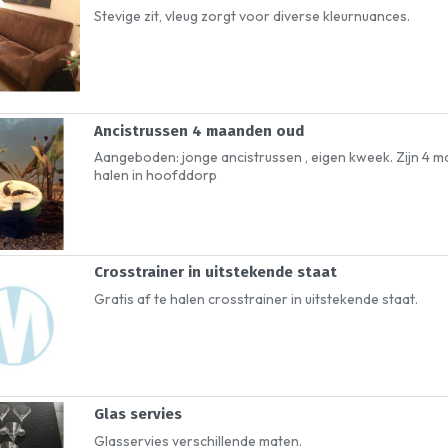
Stevige zit, vleug zorgt voor diverse kleurnuances.
Ancistrussen 4 maanden oud
Aangeboden: jonge ancistrussen , eigen kweek. Zijn 4 m
halen in hoofddorp
Crosstrainer in uitstekende staat
Gratis af te halen crosstrainer in uitstekende staat.
Glas servies
Glasservies verschillende maten.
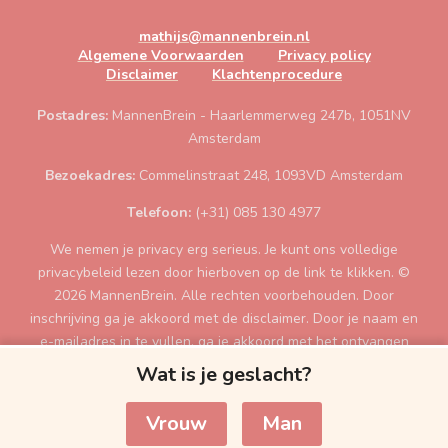
mathijs@mannenbrein.nl
Algemene Voorwaarden
Privacy policy
Disclaimer
Klachtenprocedure
Postadres:
MannenBrein - Haarlemmerweg 247b, 1051NV
Amsterdam
Bezoekadres:
Commelinstraat 248, 1093VD Amsterdam
Telefoon:
(+31) 085 130 4977
We nemen je privacy erg serieus. Je kunt ons volledige
privacybeleid lezen door hierboven op de link te klikken. ©
2026 MannenBrein. Alle rechten voorbehouden. Door
inschrijving ga je akkoord met de disclaimer. Door je naam en
e-mailadres in te vullen, ga je akkoord met het ontvangen
van de gratis tips per e-mail. Je moet minimaal 18 jaar zijn
Wat is je geslacht?
voor de inschrijving. Als je contact zoekt kan je ons mailen
op mathijs@MannenBrein.nl
Vrouw
Man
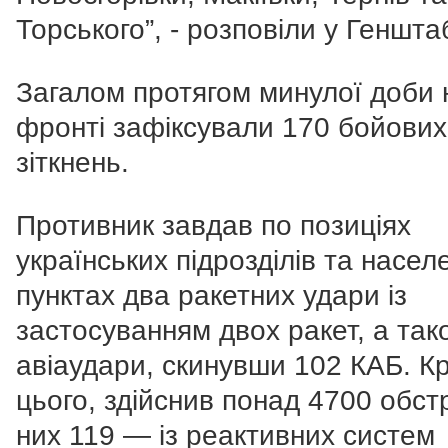
Торського”, - розповіли у Генштаб
Загалом протягом минулої доби 
фронті зафіксували 170 бойових
зіткнень.
Противник завдав по позиціях
українських підрозділів та насел
пунктах два ракетних удари із
застосуванням двох ракет, а так
авіаудари, скинувши 102 КАБ. К
цього, здійснив понад 4700 обстр
них 119 — із реактивних систем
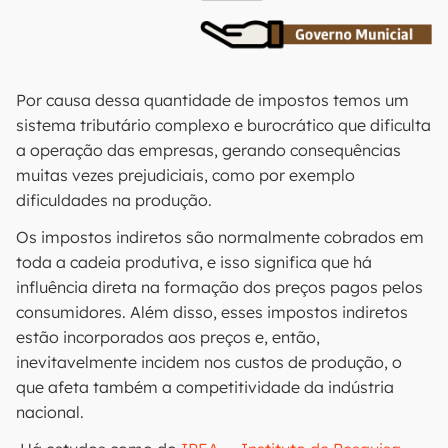
Por causa dessa quantidade de impostos temos um
sistema tributário complexo e burocrático que dificulta
a operação das empresas, gerando consequências
muitas vezes prejudiciais, como por exemplo
dificuldades na produção.
Os impostos indiretos são normalmente cobrados em
toda a cadeia produtiva, e isso significa que há
influência direta na formação dos preços pagos pelos
consumidores. Além disso, esses impostos indiretos
estão incorporados aos preços e, então,
inevitavelmente incidem nos custos de produção, o
que afeta também a competitividade da indústria
nacional.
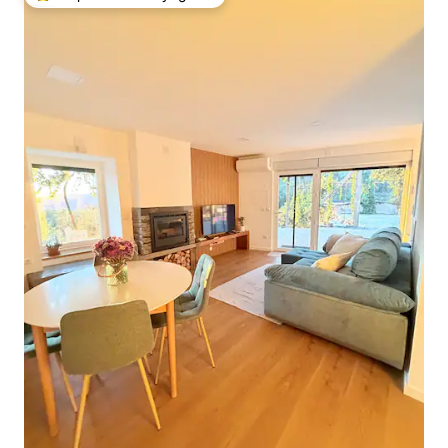
Coups de cœur voyageurs les plus appréciés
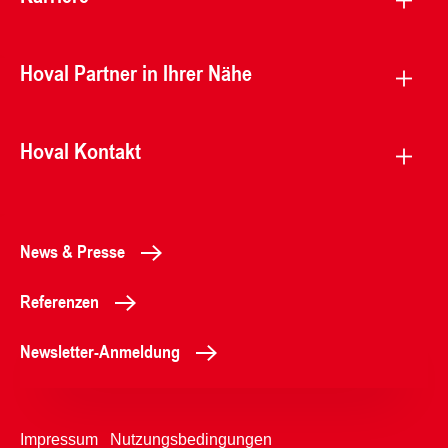
Hoval Partner in Ihrer Nähe
Hoval Kontakt
News & Presse
Referenzen
Newsletter-Anmeldung
Impressum
Nutzungsbedingungen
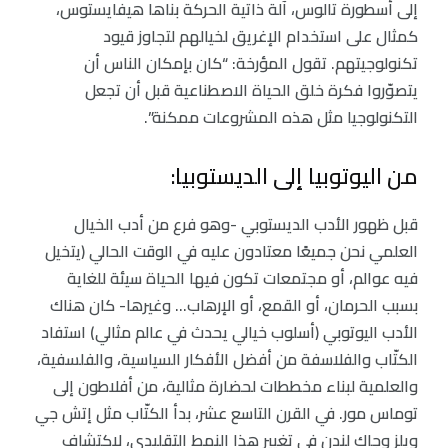
إلى أسطورة تالوس، آلة ذاتية الحركة بناها هيفايستوس،
كمثال على استخدام الإغريق لخيالهم لتجاوز قيود
تكنولوجيتهم. تقول المؤرخة: “كان بإمكان الناس أن
يتصوّروا فكرة خلق الحياة الاصطناعية قبل أن تجعل
التكنولوجيا مثل هذه المشروعات ممكنة”.
من اليوتوبيا إلى الديستوبيا:
قبل ظهور الأدب الديستوبي -وهو فرع من أدب الخيال
العلمي نحن جميعًا معتادون عليه في الوقت الحالي (يتخيل
فيه عوالم، أو مجتمعات تكون فيها الحياة سيئة للغاية
بسبب الحرمان، أو القمع، أو الإرهاب… وغيرها- كان هناك
الأدب اليوتوبي (أسلوب خيالي يحدث في عالم مثالي) استفاد
الكتّاب والفلاسفة من أفضل الأفكار السياسية، والفلسفية،
والعلمية لبناء مخططات لحضارة مثالية، من أفلاطون إلى
توماس مور. في القرن التاسع عشر، بدأ الكتّاب مثل إتش جي
ويلز وجاك لندن في تغيير هذا النمط التقليدي، لاكتشاف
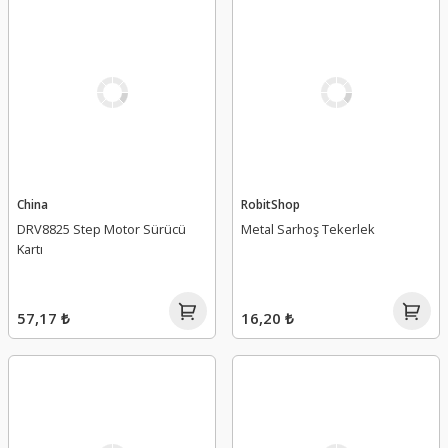
China
RobitShop
DRV8825 Step Motor Sürücü
Metal Sarhoş Tekerlek
Kartı
57,17 ₺
16,20 ₺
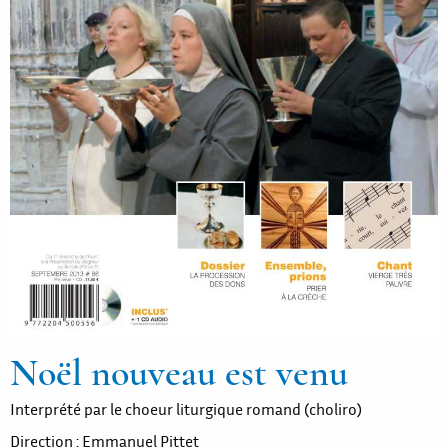
Noël nouveau est venu
Interprété par le choeur liturgique romand (choliro)
Direction : Emmanuel Pittet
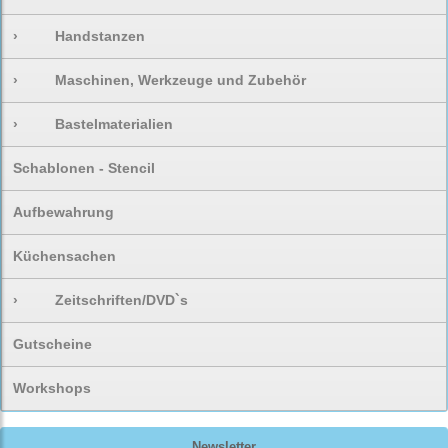
›
Handstanzen
›
Maschinen, Werkzeuge und Zubehör
›
Bastelmaterialien
Schablonen - Stencil
Aufbewahrung
Küchensachen
›
Zeitschriften/DVD`s
Gutscheine
Workshops
Newsletter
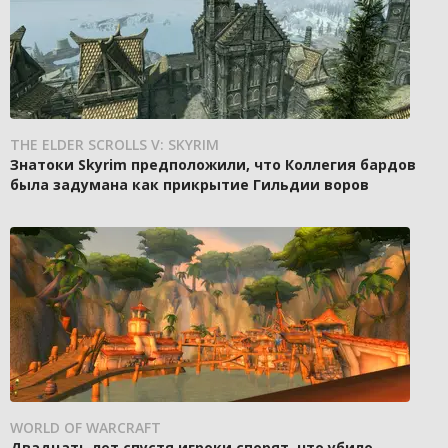
THE ELDER SCROLLS V: SKYRIM
Знатоки Skyrim предположили, что Коллегия бардов
была задумана как прикрытие Гильдии воров
WORLD OF WARCRAFT
Двадцать лет спустя игроки спорят, что убило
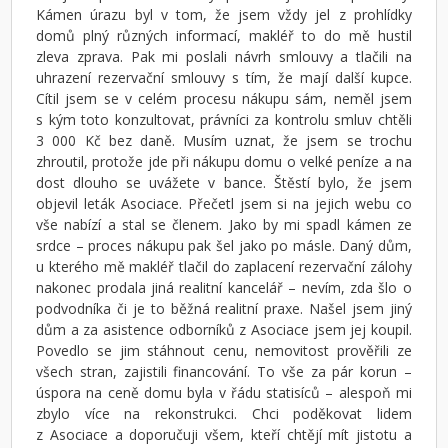
Kámen úrazu byl v tom, že jsem vždy jel z prohlídky
domů plný různých informací, makléř to do mě hustil
zleva zprava. Pak mi poslali návrh smlouvy a tlačili na
uhrazení rezervační smlouvy s tím, že mají další kupce.
Cítil jsem se v celém procesu nákupu sám, neměl jsem
s kým toto konzultovat, právníci za kontrolu smluv chtěli
3 000 Kč bez daně. Musím uznat, že jsem se trochu
zhroutil, protože jde při nákupu domu o velké peníze a na
dost dlouho se uvážete v bance. Štěstí bylo, že jsem
objevil leták Asociace. Přečetl jsem si na jejich webu co
vše nabízí a stal se členem. Jako by mi spadl kámen ze
srdce – proces nákupu pak šel jako po másle. Daný dům,
u kterého mě makléř tlačil do zaplacení rezervační zálohy
nakonec prodala jiná realitní kancelář – nevím, zda šlo o
podvodníka či je to běžná realitní praxe. Našel jsem jiný
dům a za asistence odborníků z Asociace jsem jej koupil.
Povedlo se jim stáhnout cenu, nemovitost prověřili ze
všech stran, zajistili financování. To vše za pár korun –
úspora na ceně domu byla v řádu statisíců – alespoň mi
zbylo více na rekonstrukci. Chci poděkovat lidem
z Asociace a doporučuji všem, kteří chtějí mít jistotu a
::::
No picture belongs in the copy. Print every entry above exactly as it stands.

Stevige zit, vleug zorgt voor diverse kleurnuances.
Ancistrussen 4 maanden oud
Aangeboden: jonge ancistrussen , eigen kweek. Zijn 4 m
halen in hoofddorp
Crosstrainer in uitstekende staat
Gratis af te halen crosstrainer in uitstekende staat.
Glas servies
Glasservies verschillende maten.
mathijs@mannenbrein.nl
Algemene Voorwaarden
Privacy policy
Disclaimer
Klachtenprocedure
Postadres:
MannenBrein - Haarlemmerweg 247b, 1051NV
Amsterdam
Bezoekadres:
Commelinstraat 248, 1093VD Amsterdam
Telefoon:
(+31) 085 130 4977
We nemen je privacy erg serieus. Je kunt ons volledige
privacybeleid lezen door hierboven op de link te klikken. ©
2026 MannenBrein. Alle rechten voorbehouden. Door
inschrijving ga je akkoord met de disclaimer. Door je naam en
e-mailadres in te vullen, ga je akkoord met het ontvangen
van de gratis tips per e-mail. Je moet minimaal 18 jaar zijn
Wat is je geslacht?
voor de inschrijving. Als je contact zoekt kan je ons mailen
op mathijs@MannenBrein.nl
Vrouw
Man
Торського”, - розповіли у Генштаб
Загалом протягом минулої доби 
фронті зафіксували 170 бойових
зіткнень.
Противник завдав по позиціях
українських підрозділів та насел
пунктах два ракетних удари із
застосуванням двох ракет, а так
авіаудари, скинувши 102 КАБ. К
цього, здійснив понад 4700 обстр
них 119 — із реактивних систем
Por causa dessa quantidade de impostos temos um
sistema tributário complexo e burocrático que dificulta
a operação das empresas, gerando consequências
muitas vezes prejudiciais, como por exemplo
dificuldades na produção.
Os impostos indiretos são normalmente cobrados em
toda a cadeia produtiva, e isso significa que há
influência direta na formação dos preços pagos pelos
consumidores. Além disso, esses impostos indiretos
estão incorporados aos preços e, então,
inevitavelmente incidem nos custos de produção, o
que afeta também a competitividade da indústria
nacional.
Coups de cœur voyageurs les plus appréciés
Hoval Partner in Ihrer Nähe
Hoval Kontakt
News & Presse
Referenzen
Newsletter-Anmeldung
Impressum
Nutzungsbedingungen
إلى أسطورة تالوس، آلة ذاتية الحركة بناها هيفايستوس،
كمثال على استخدام الإغريق لخيالهم لتجاوز قيود
تكنولوجيتهم. تقول المؤرخة: “كان بإمكان الناس أن
يتصوّروا فكرة خلق الحياة الاصطناعية قبل أن تجعل
التكنولوجيا مثل هذه المشروعات ممكنة”.
من اليوتوبيا إلى الديستوبيا:
قبل ظهور الأدب الديستوبي -وهو فرع من أدب الخيال
العلمي نحن جميعًا معتادون عليه في الوقت الحالي (يتخيل
فيه عوالم، أو مجتمعات تكون فيها الحياة سيئة للغاية
بسبب الحرمان، أو القمع، أو الإرهاب… وغيرها- كان هناك
الأدب اليوتوبي (أسلوب خيالي يحدث في عالم مثالي) استفاد
الكتّاب والفلاسفة من أفضل الأفكار السياسية، والفلسفية،
والعلمية لبناء مخططات لحضارة مثالية، من أفلاطون إلى
توماس مور. في القرن التاسع عشر، بدأ الكتّاب مثل إتش جي
ويلز وجاك لندن في تغيير هذا النمط التقليدي، لاكتشاف
China
RobitShop
DRV8825 Step Motor Sürücü
Metal Sarhoş Tekerlek
Kartı
57,17 ₺
16,20 ₺
Noël nouveau est venu
Interprété par le choeur liturgique romand (choliro)
Direction : Emmanuel Pittet
›
Handstanzen
›
Maschinen, Werkzeuge und Zubehör
›
Bastelmaterialien
Schablonen - Stencil
Aufbewahrung
Küchensachen
›
Zeitschriften/DVD`s
Gutscheine
Workshops
Newsletter
THE ELDER SCROLLS V: SKYRIM
Знатоки Skyrim предположили, что Коллегия бардов
была задумана как прикрытие Гильдии воров
WORLD OF WARCRAFT
Двадцать лет спустя игроки спорят, что убило
Kámen úrazu byl v tom, že jsem vždy jel z prohlídky
domů plný různých informací, makléř to do mě hustil
zleva zprava. Pak mi poslali návrh smlouvy a tlačili na
uhrazení rezervační smlouvy s tím, že mají další kupce.
Cítil jsem se v celém procesu nákupu sám, neměl jsem
s kým toto konzultovat, právníci za kontrolu smluv chtěli
3 000 Kč bez daně. Musím uznat, že jsem se trochu
zhroutil, protože jde při nákupu domu o velké peníze a na
dost dlouho se uvážete v bance. Štěstí bylo, že jsem
objevil leták Asociace. Přečetl jsem si na jejich webu co
vše nabízí a stal se členem. Jako by mi spadl kámen ze
srdce – proces nákupu pak šel jako po másle. Daný dům,
u kterého mě makléř tlačil do zaplacení rezervační zálohy
nakonec prodala jiná realitní kancelář – nevím, zda šlo o
podvodníka či je to běžná realitní praxe. Našel jsem jiný
dům a za asistence odborníků z Asociace jsem jej koupil.
Povedlo se jim stáhnout cenu, nemovitost prověřili ze
všech stran, zajistili financování. To vše za pár korun –
úspora na ceně domu byla v řádu statisíců – alespoň mi
zbylo více na rekonstrukci. Chci poděkovat lidem
z Asociace a doporučuji všem, kteří chtějí mít jistotu a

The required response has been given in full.